Context
Atlassian Crowd is an identity management server for Web Applications. It integrates very well with other Atlassian tools like JIRA, Confluence, Stash, Fisheye, Crucible, etc. We also used it with some custom plugins as Authentication and Authorization mechanism for our CI Servers (TeamCity), SonarQubue (via OpenID) and Source Code Repositories (SVN, Atlassian Stash).
Crowd was connected to Active Directory with LDAP connector and delegating Authentication to it. The picture bellow represents out setup.

We had about 15000 users and 1500 groups across 3 directories. Each directory delegating authentication to Active Directory.
Performance issues
After a short while we started to get user complaining that they were unable to log in to JIRA or checkout code from Subversion, etc. Turned out that Crowd was slowing down. Profiling the system Crowd was running on showed us that there was plenty of CPU and Memory left for it.
The problem turned out to be Active Directory. Most specifically the slow response time for authentication requests into Active Directory at times of substantial load.
Plan and decision
We’ve decided that it would be nice to have a number of Crowd instances, serving different Applications.
Implementation
We’ve created Master -> Slave setup. All the users and groups’ management would happen in Master Crowd and propagate to Slave Crowd. We picked applications and grouped them by authentication load and set them up on appropriate Crowd Servers.
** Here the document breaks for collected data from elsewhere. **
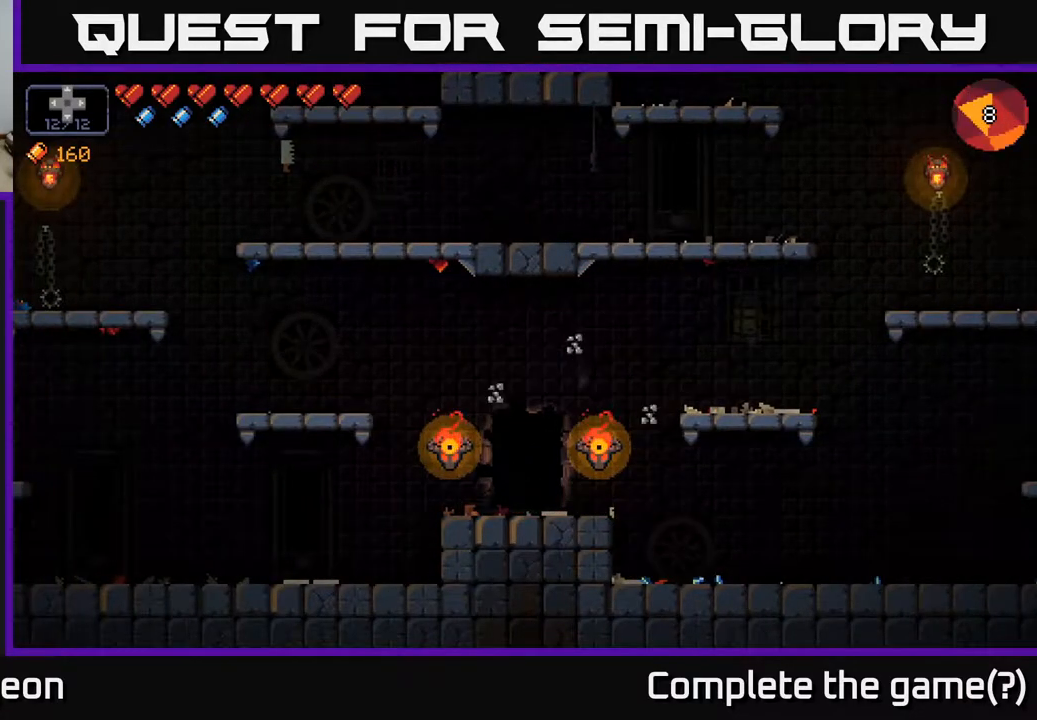
{"buttons": [], "left_stick": "center", "right_stick": "center", "events": []}
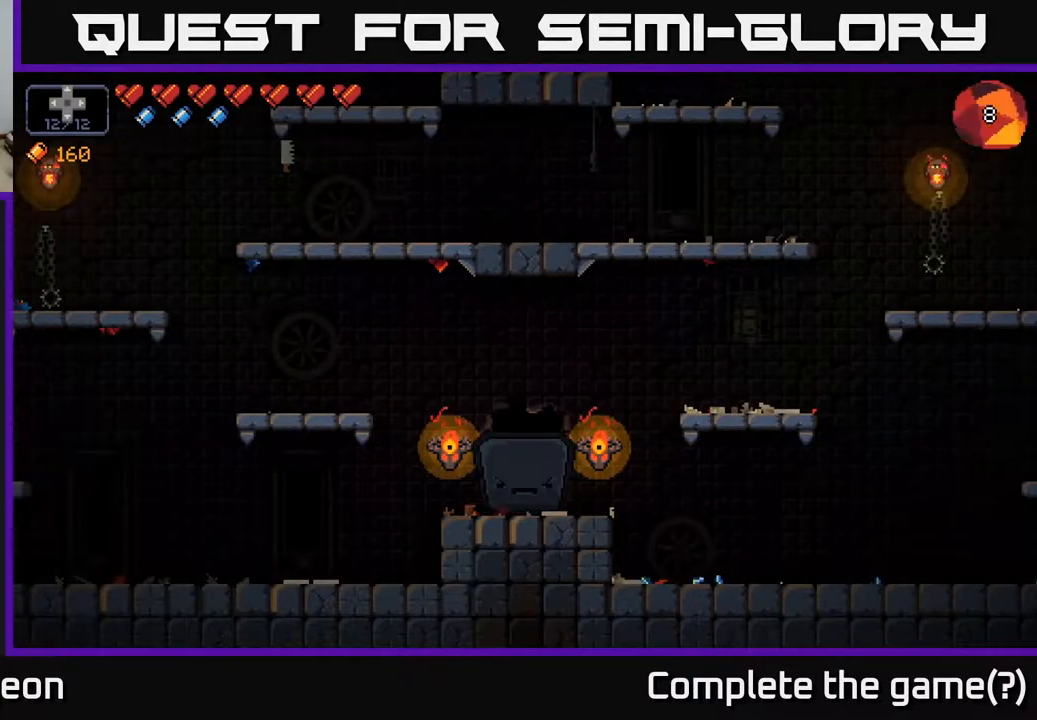
{"buttons": [], "left_stick": "center", "right_stick": "center", "events": []}
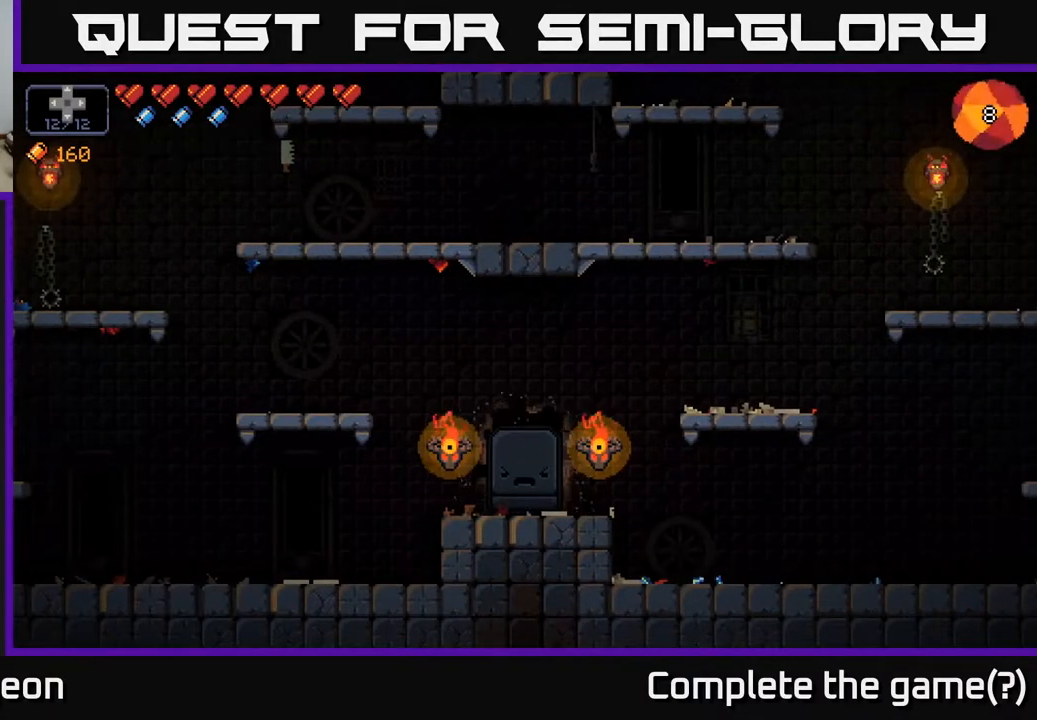
{"buttons": [], "left_stick": "center", "right_stick": "center", "events": []}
Crowd configuration got duplicated and catalogs imported so the Slave Crowd was still using Active Directory for authentication. Then we tackled the problem of keeping Crowd Master and Slave in Sync (users and groups).
Keeping Slave up to date
Unable to find a good out of the box solution we developed a Custom Crowd plugin and a bunch of web services.
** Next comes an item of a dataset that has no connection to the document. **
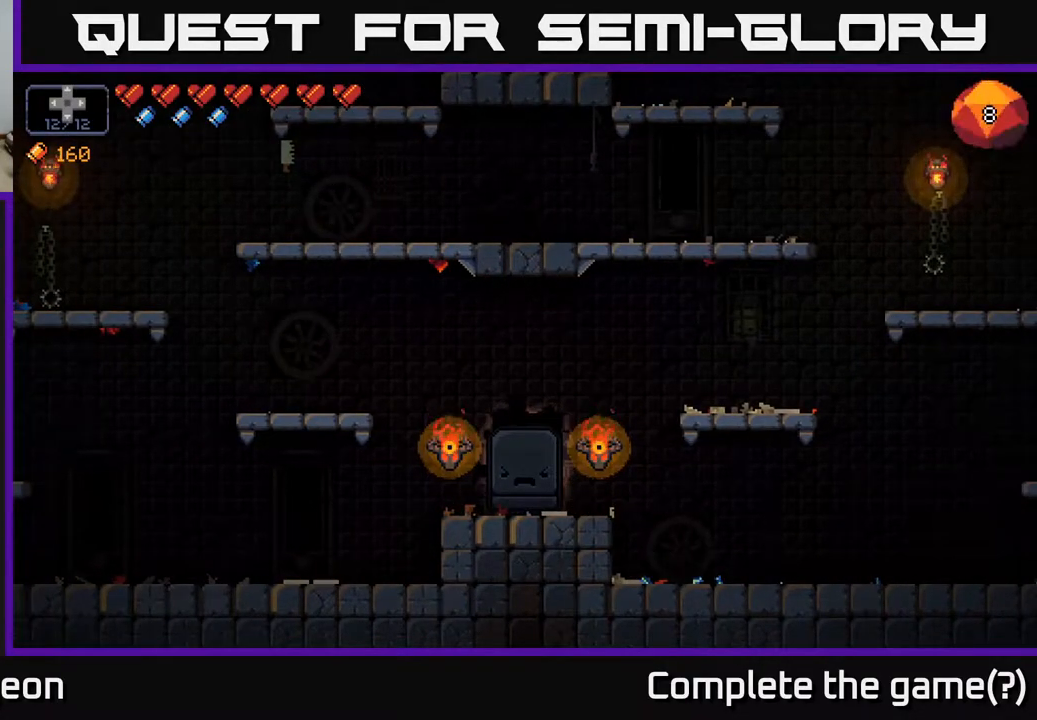
{"buttons": [], "left_stick": "center", "right_stick": "center", "events": []}
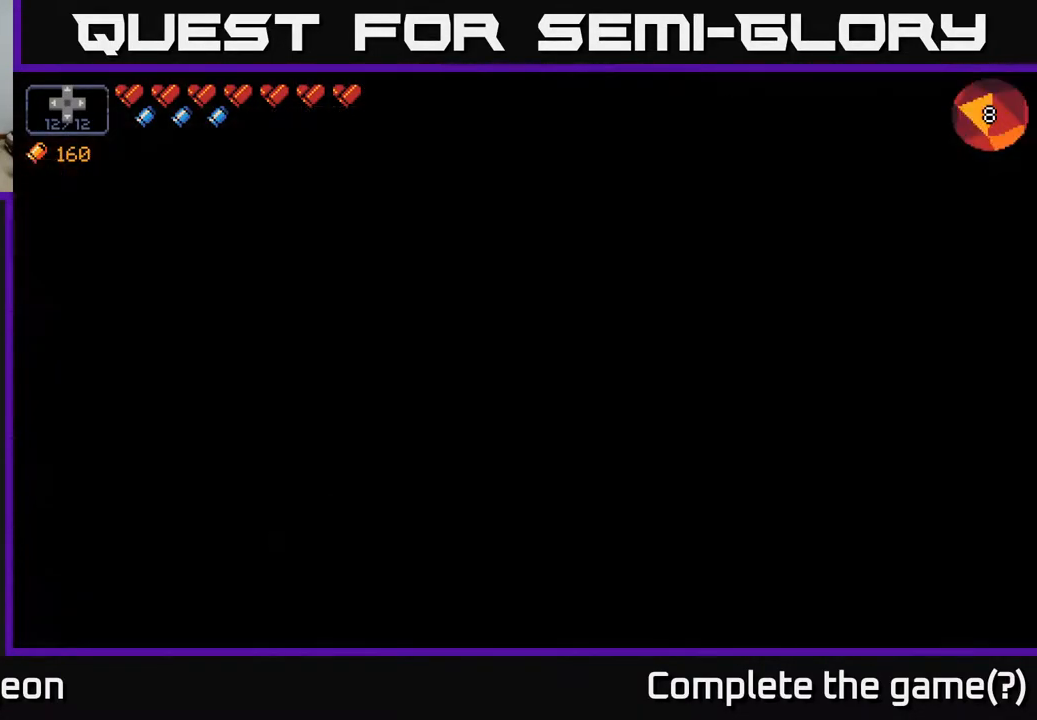
{"buttons": [], "left_stick": "center", "right_stick": "center", "events": []}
Plugin functionality was rather simple: listen to any User or Groups events in Crowd (add/update/remove) and perform a simple HTTP get request with change details to preconfigured URL.
We’ve created two types of web services:
- The Web Services for the Crowd Plugin to call when the change happened. It was asynchronously calling to next Web Service that performed the changes in Slave Crowd.
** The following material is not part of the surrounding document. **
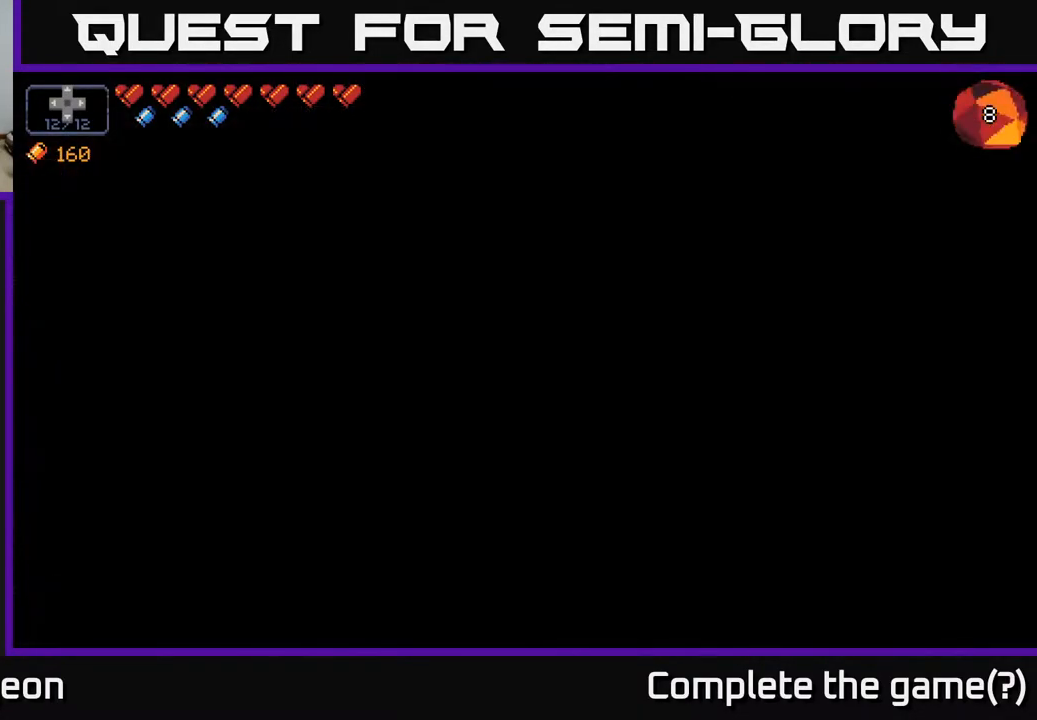
{"buttons": [], "left_stick": "center", "right_stick": "center", "events": []}
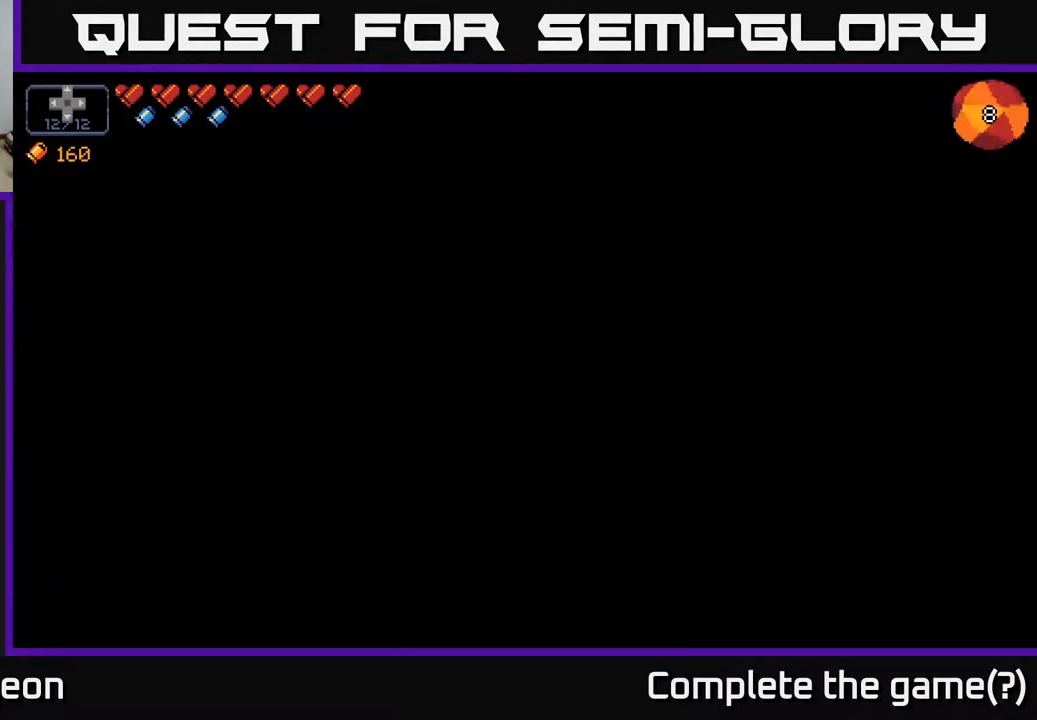
{"buttons": [], "left_stick": "center", "right_stick": "center", "events": []}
- The Web Service performing changes in Slave Crowd.
The picture below represents the solution.

Multiple Slaves
We’ve ended up having multiple Crowd Slave instances. One of the instances had to be older and different version. Separating the Web Services gave us possibility for using different versions of Crowd Java Client Libraries.
We have also used this setup to keep our UAT environment with up to date data from Master Crowd.
The Web Services are stateless and have no database.

Full Crowd synchronization
As additional functionality we implemented full synchronization triggered from WS 1. WS 1 takes list of all the users and groups for each Directory from Master Crowd. Once collected it will call each WS 2 with full update.
This functionality makes it very easy to bring new UAT/DEV Crowd environments and populate it with Production data. It also makes it possible to Sync entire directory if one of the Web Services goes down.
Summary
The solution described above gave us horizontal scalability and possibility of working with different Crowd Client libraries and Crowd Versions. It also makes it easy to upgrade Crowd Instances.